I felt the need for an hour of Gertrude. Her scrabbling dog, her electronic cigarettes, her wheatgrass and her crème de menthe. She was mixing it in a blender with ice, into a pale-green-coloured smoothie, and she asked me if I wanted some. I shook my head and asked for water.
You should try these, she said, as she puffed on her tubular thing, works wonders for the nicotine crave.
I don’t smoke, I told her.
Or only other people’s. And only lately.
And I had smoked, I remembered, that morning, by the ambulance bay.
Tell me about the dead, I asked her.
I know nothing about them. I am fake, like I told your colleague, charlatan.
My wife, I began.
Ah, she said, you still have one? Things are looking optromistic.
Optimistic, I corrected her.
Yes, she said. Look on the bright side. The dead can’t.
She is working on a dig, I said. She’s uncovered a body, from centuries ago. It’s causing riots.
Maybe it has unfinished business, and she exhaled a billow of smoke. She must have known how mysterious it made her. Those painted lips, those Slavic cheekbones.
Don’t you get it, you damn rationista?
What’s a rationista? I asked her.
You are. With that English thing you call logic. The dead can cause more trouble than the living. In fact, they invariably do.
How?
That business. Unfinished. They want us to finish it for them.
She inhaled some more and drank the green stuff.
How do you think I make my living?
You just said you were a charlatan.
Doesn’t stop the requests. The need. The palm read, the ouija board. All the best psychics are charlatans. It just depends, she said and smiled, how good a charlatan you can be.
She took a pack of cards and began to shuffle them, expertly.
I used to be a croupier. Same thing.
Where?
I asked her.
Monte Carlo, she said. So, you want to play blackjack now or you want your cards read?
Neither, I said. I just wanted to talk.
You went to see her again, she said quietly.
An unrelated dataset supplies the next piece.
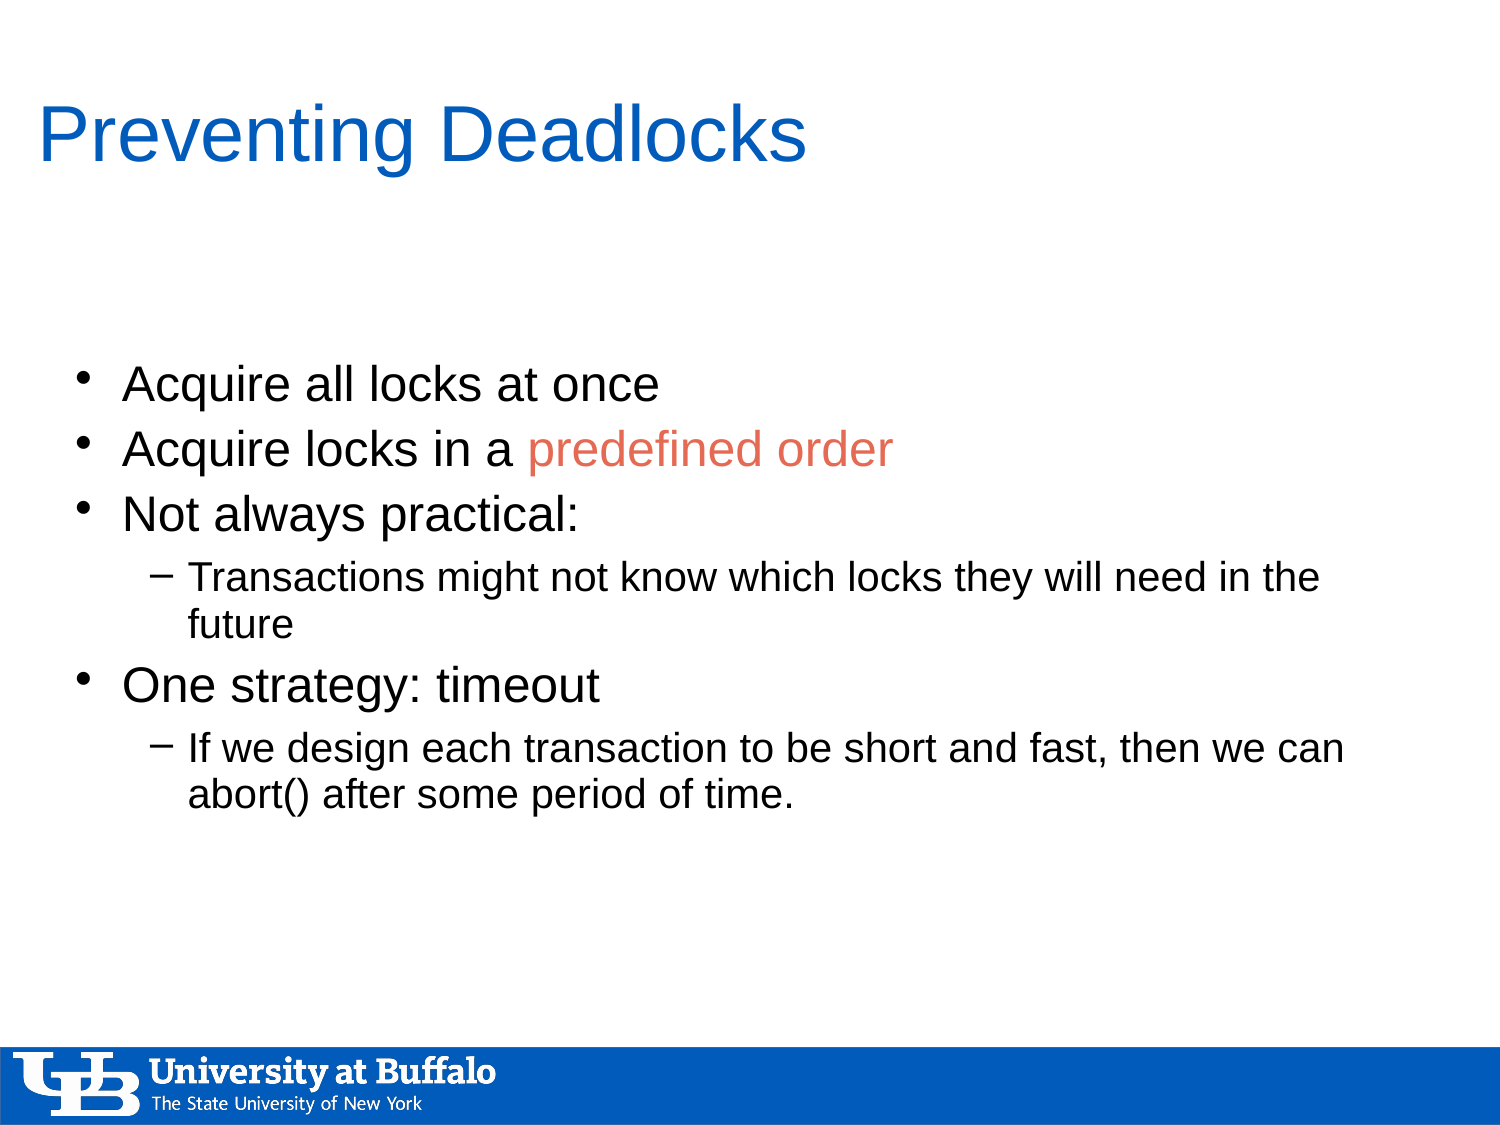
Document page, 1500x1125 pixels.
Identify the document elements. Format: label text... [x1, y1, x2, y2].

subtitle Acquire all locks at once Acquire locks in a predefined order Not always practical: Transactions might not know which locks they will need in the future One strategy: timeout If we design each transaction to be short and fast, then we can abort() after some period of time. [75, 263, 1425, 916]
picture [13, 1052, 496, 1116]
title Preventing Deadlocks [37, 40, 1388, 228]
With the parents. And don’t ask me how I knew. It is that English thing, logic. Deduction. Is your job.
I said nothing. And her eyebrows arched.
And? she said. Tell me, Jonathan.
Ahhh. So that’s why Jonathan is here.
She hears her playing cello.
The way my darling Jonathan did.
Maybe.
And that is – what is the word? Begins with F.
I think you mean fucked.
Fucked, she said. Interesting word.
An English word, I told her.
Not Latin? Not romance?
No, I said. Pure Anglo-Saxon.
The dog leapt suddenly, from an embroidered chair on to my lap.
How do I stop this? I asked her.
I can hear the pain there, Jonathan. Just tell yourself it’s your imagination.
I can’t.
Then finish that business, whatever it is.
I don’t know what you mean.
The dead business. Otherwise they whisper, they murmur, they don’t know they’re dead.